Amigos do Fingidor

quinta-feira, 3 de janeiro de 2013

Sífilis: doença e pecado


João Bosco Botelho

 

Desde os primeiros registros nas tábuas de escrita cuneiforme, é possível identificar a falsa relação doença-pecado, para intervir no controle social.

Hoje, a sífilis não representa perigo à sobrevivência. O diagnóstico é realizado facilmente e o tratamento se efetiva com alguns comprimidos. Porém, nem sempre foi assim. Essa doença representou estigma aliado à certeza da incapacidade física, da loucura e da morte precoce.

O médico Girolamo Fracastoro (1483-1553), nascido em Verona, na Itália, em 1521, publicou o livro que o imortalizou: Syphilis Sive Morbus Gallicus, escrito em versos no puro estilo virgiliano. O personagem central é um pastor devotado e amando tanto o seu rei acabou por divinizá-lo. Como castigo, sofreu a fúria divina, sob a forma da doença desconhecida, que Fracastoro denominou syphilis.
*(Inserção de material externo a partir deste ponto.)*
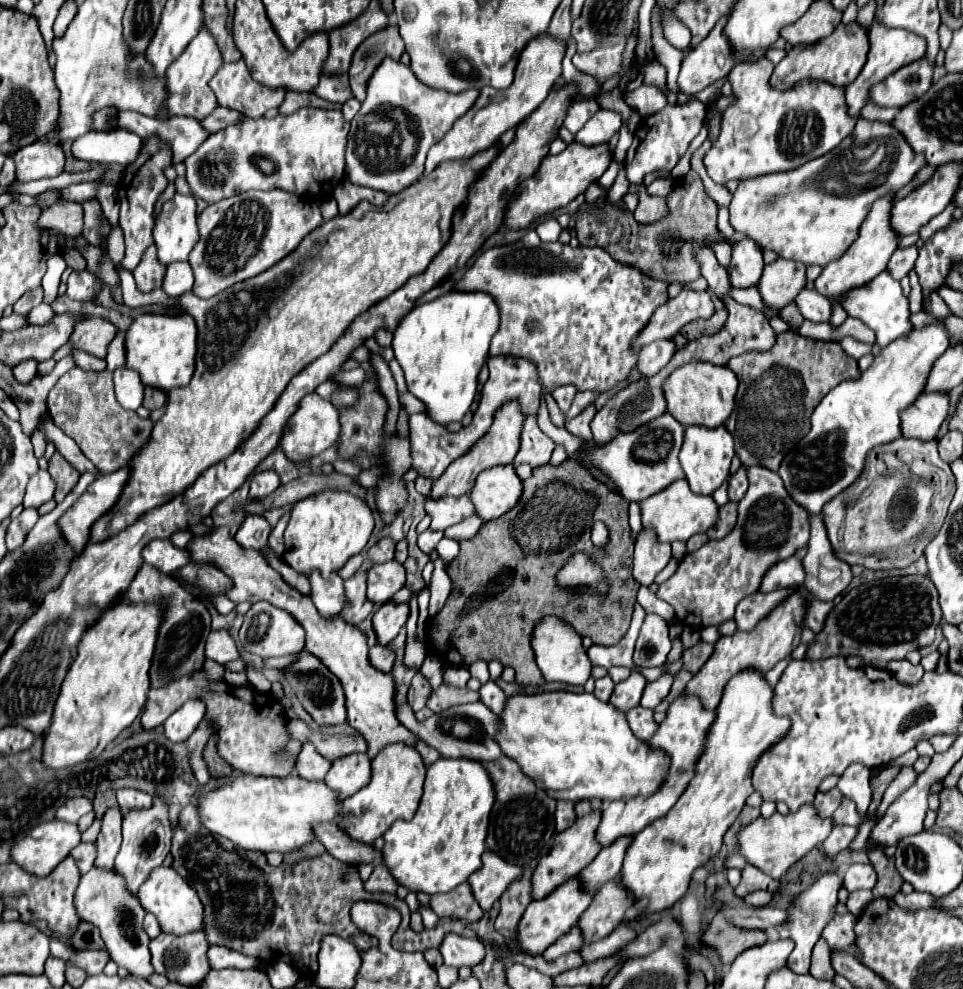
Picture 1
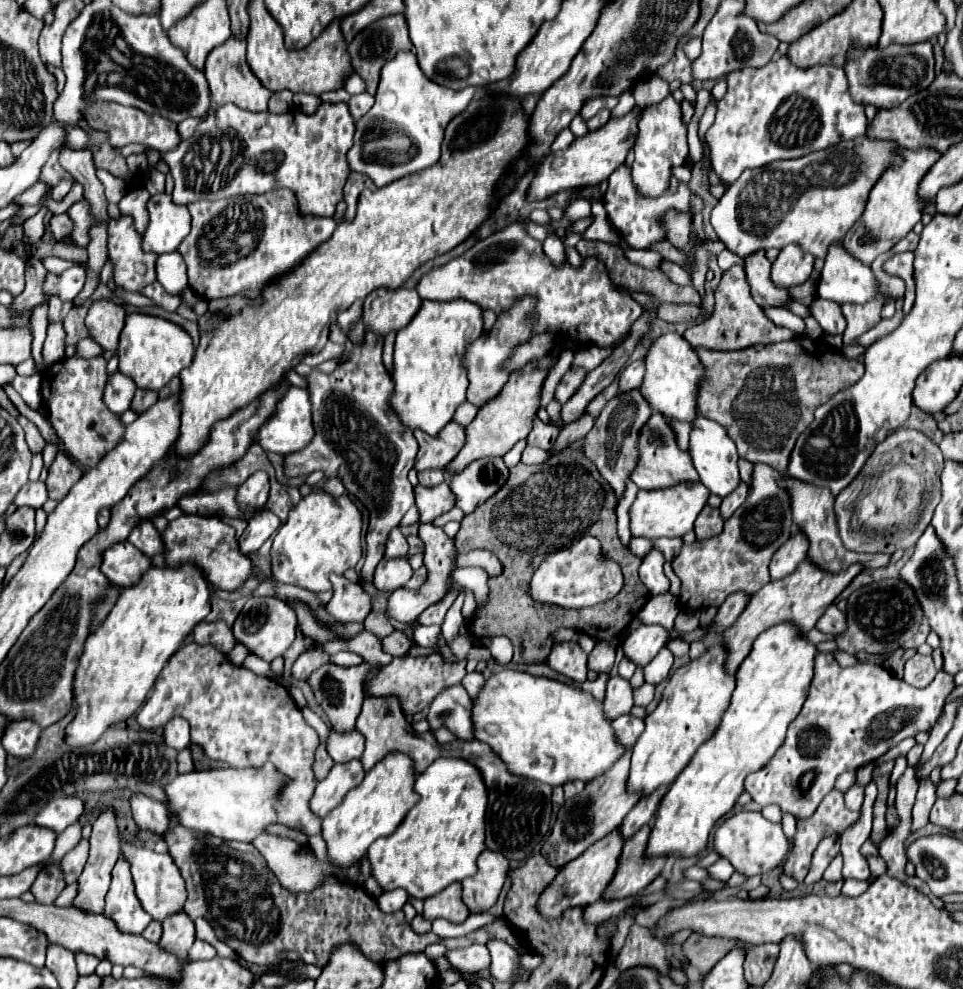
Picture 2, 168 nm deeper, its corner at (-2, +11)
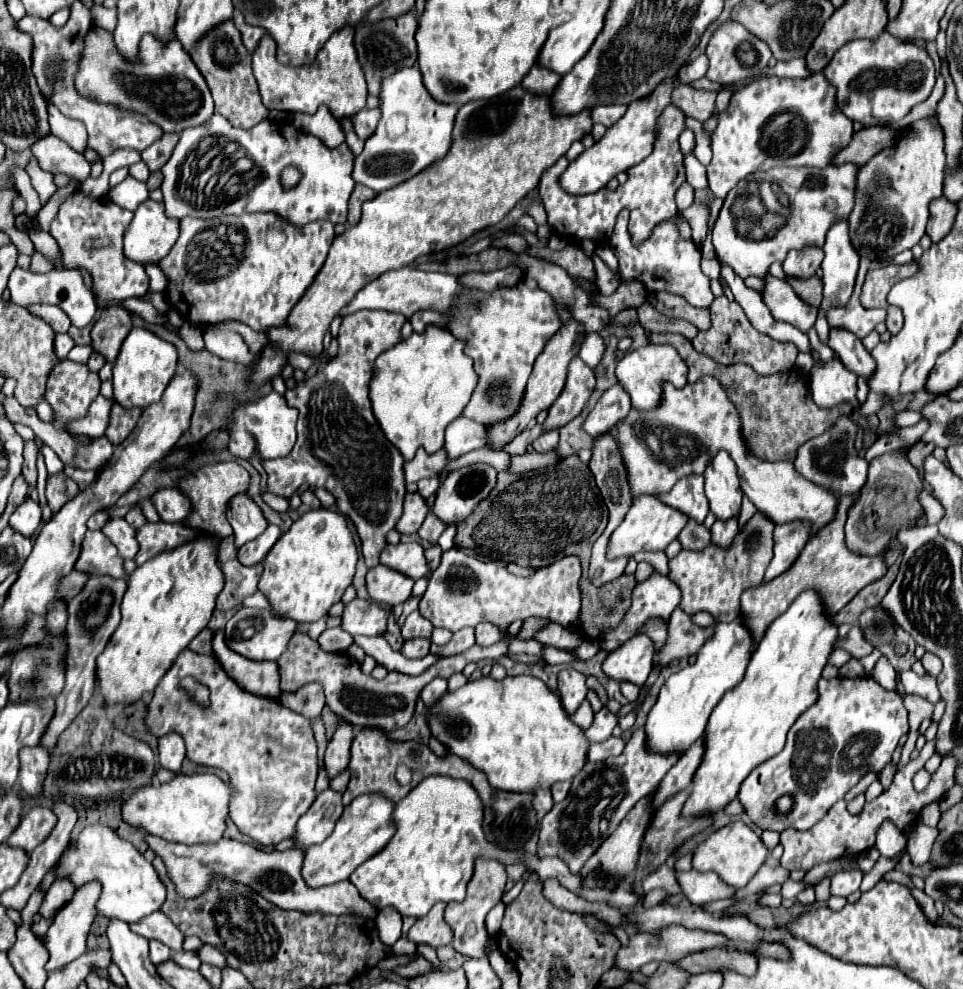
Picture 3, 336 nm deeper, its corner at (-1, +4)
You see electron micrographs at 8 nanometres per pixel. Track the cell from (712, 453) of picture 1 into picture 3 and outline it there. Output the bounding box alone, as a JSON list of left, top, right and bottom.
[705,452,743,520]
Os versos começam estabelecendo o caráter epidêmico da sífilis:

 Vi vários casos de uma semente má desconhecida

 Traziam expostas já de algum tempo

 Por toda Europa, parte da Ásia e da Líbia qual tempestade

 Irrompeu no Lácio, por causa da triste guerra dos gauleses

 e recebeu o nome daquela gente

Nos versos 76-80 e 113-115 do livro I, o genial Fracastroro associou, claramente, a sífilis com a sexualidade:

 Quando nas pastagens ao lar livro longamente: e então

 se firmaram os vícios

            Oh! tu que esperas a liberdade pelo trabalho

 Pouco te opões ao cuidado que a todos domina

 Princípios: com esforço de memória guarda estes preceitos

 Embora pouco os prazeres do amor: moleste a face toda a vida

Em decorrência do completo desconhecimento que envolvia a doença, naquela época, era conhecida por diversos nomes: mal de Nápoles, mal alemão, mal dos cristãos e mal dos judeus. É evidente que cada grupo social tratou de atribuir ao inimigo mais próximo o perigo que comprometia a segurança coletiva.

Em 1905, Fritz Schaudinn identificou a bactéria da sífilis: Treponema pallidum. Em 1910, o médico Paul Ehrlich propôs o primeiro tratamento curativo: um composto arsênico. Em pouco tempo, celebrado como o conquistador da sífilis, recebeu o Prêmio Nobel da Medicina.

A sífilis e todas as enfermidades que acometem a humanidade não são consequências de pecados. Representam parte do processo de adaptação da espécie humana no planeta, onde também coexistem incontáveis seres microscópicos que podem causar doenças.